El proyecto comenzó por accidente hace unos años con un mapa bastante tosco de Portland, Oregón, que un amigo dibujó para él cuando se mudó por primera vez allí. Archambault tomó el mapa, lo animó y decidió que haría lo mismo con otras ciudades.

Desde 2013, ha estado recorriendo ciudades desde San Francisco hasta D.C. y hasta Berlín, donde se ha alojado con los lugareños que ha encontrado en el sitio web de viajes Couchsurfing.com. Se ha comunicado con los líderes del vecindario, las sociedades históricas, los cartógrafos locales y otros diseñadores, cualquiera que quiera hablar con él, para comprender los aspectos más destacados de las ciudades. "La idea detrás de los mapas es la comunicación simple", dice.

Lo que es más importante, Archambault apaga su teléfono durante sus viajes, dejándose perder en las confusas calles de Brooklyn o en el intrincado sistema de metro de Tokio. "Cada vez que apago mi GPS, me da pánico y mis palmas comienzan a sudar otra vez, y no puedo entender lo que estoy haciendo", dice. "Pero la mayoría de la gente ni siquiera lo intenta, porque ¿por qué lo harías?"

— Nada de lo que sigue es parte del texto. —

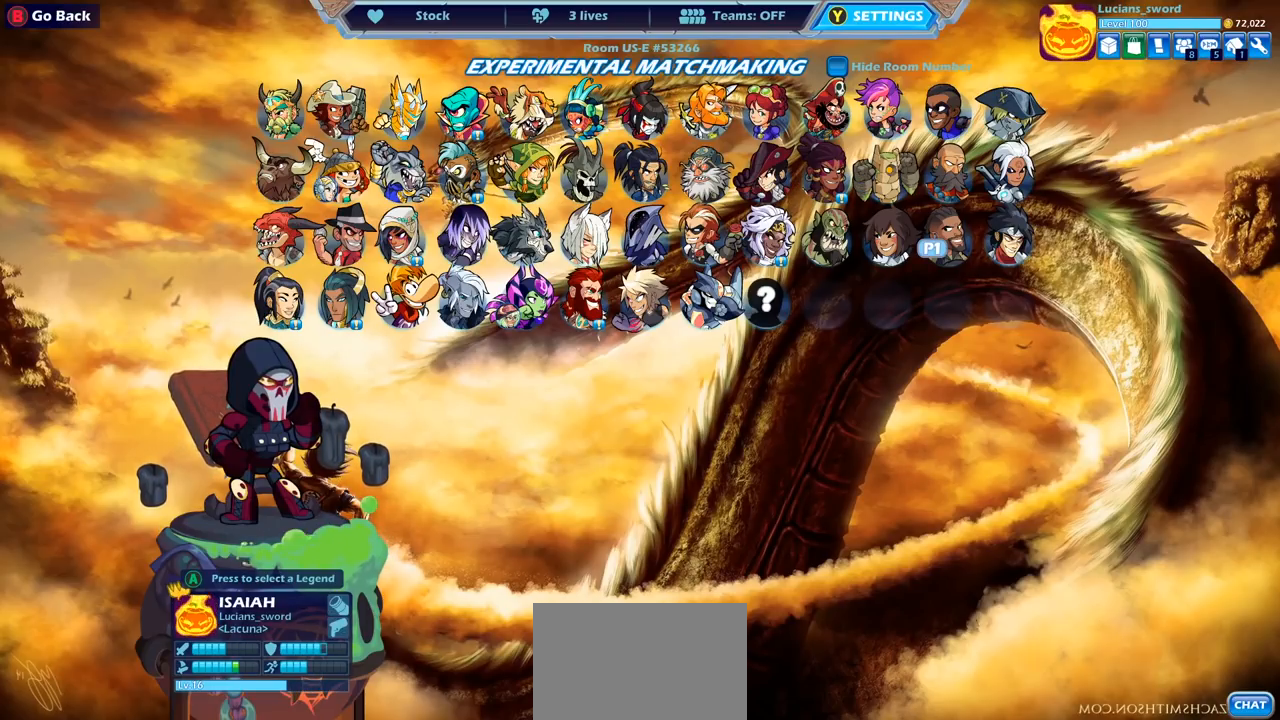
{"buttons": [], "left_stick": "center", "right_stick": "center", "events": []}
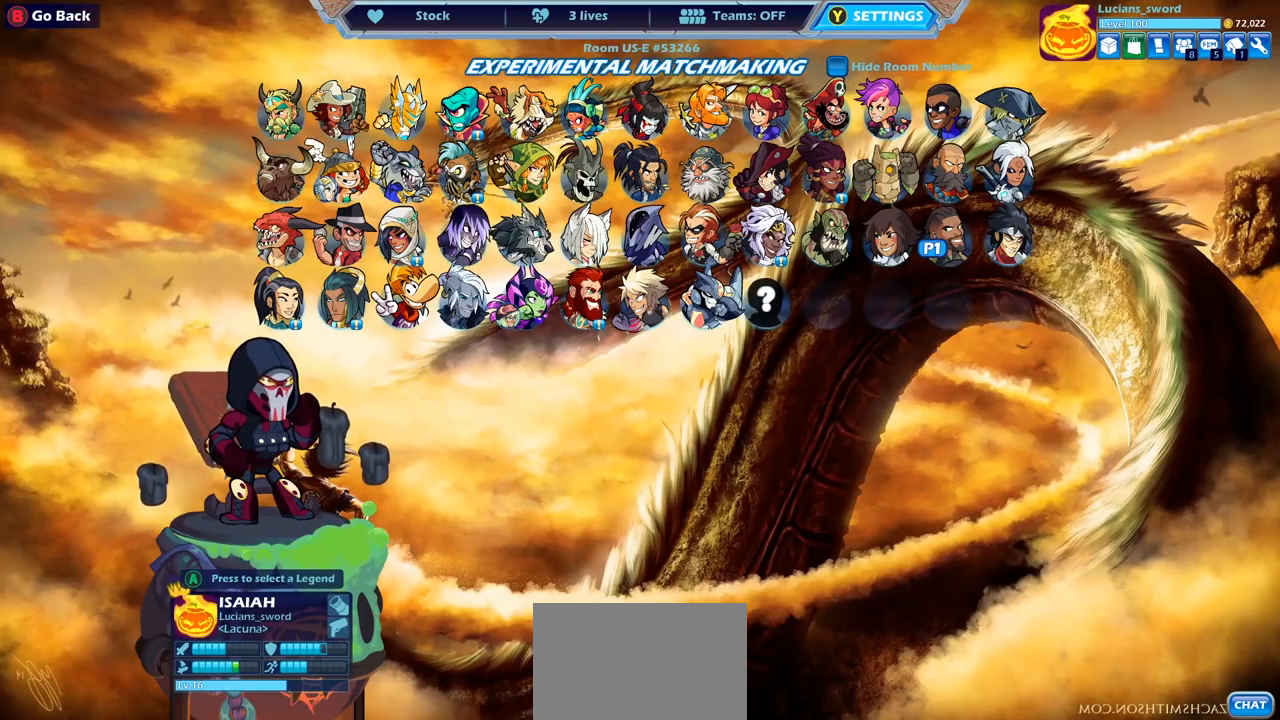
{"buttons": [], "left_stick": "center", "right_stick": "center", "events": []}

Muchos de los que se han sentido demasiado cómodos con el GPS pueden relacionarse con Archambault. A veces, parece que nuestros cerebros se vuelven papilla cuando no podemos acceder a Google Maps. (Curiosamente, Google anunció el martes que la aplicación Google Maps ahora puede darte indicaciones sin conexión, lo que dificulta aún más el hábito del GPS).

De hecho, los investigadores han estado observando el efecto del uso del GPS en nuestros cerebros durante un tiempo, y de acuerdo con un puñado de estudios, los resultados no son buenos. Un conjunto de tres estudios de investigadores de la Universidad McGill en 2010 sugiere que nuestra dependencia del GPS puede reducir la función del hipocampo. Esa es la parte de nuestro cerebro que es responsable de aprender, retener los recuerdos y, bueno, navegar.

Descubrieron que aquellos que dependen de la navegación espacial -utilizando puntos de referencia como señales visuales para determinar la ubicación y encontrar destinos- tenían más actividad cerebral que aquellos que simplemente confiaban en el GPS. En otro estudio, desde 2000, los investigadores descubrieron que los taxistas de Londres que navegaban por la ciudad utilizando solo su conocimiento de las calles tenían más materia gris en partes de su hipocampo que el londinense promedio.

Archambault piensa que es un desperdicio, recordando un paseo por Maine. "Es el sistema de autopistas más confuso imaginable, pero incluso antes de los teléfonos celulares, todavía lo descubrimos", dice. "Esta parte de nuestro cerebro es tan increíblemente fuerte, y realmente no lo estamos usando todo".

De hecho, nuestros cerebros pueden realizar sofisticados trabajos de mapeo, confiando en todo, desde el olor de la ciudad hasta la sensación de una acera agrietada. Tenemos lo que se llama "neuronas de lugar", que constantemente mezclan patrones para generar mapas cognitivos del mundo. Encontrar nuestro camino, como ya informó CityLab, es una de las cosas más fundamentales que hacen los humanos.

"Es un desafío divertido apagar [el GPS] cuando vas a un lugar nuevo", continúa Archambault. "Y es alarmante lo ingenioso que obtienes".

Aún así, admite que recurre al GPS para obtener instrucciones, de vez en cuando.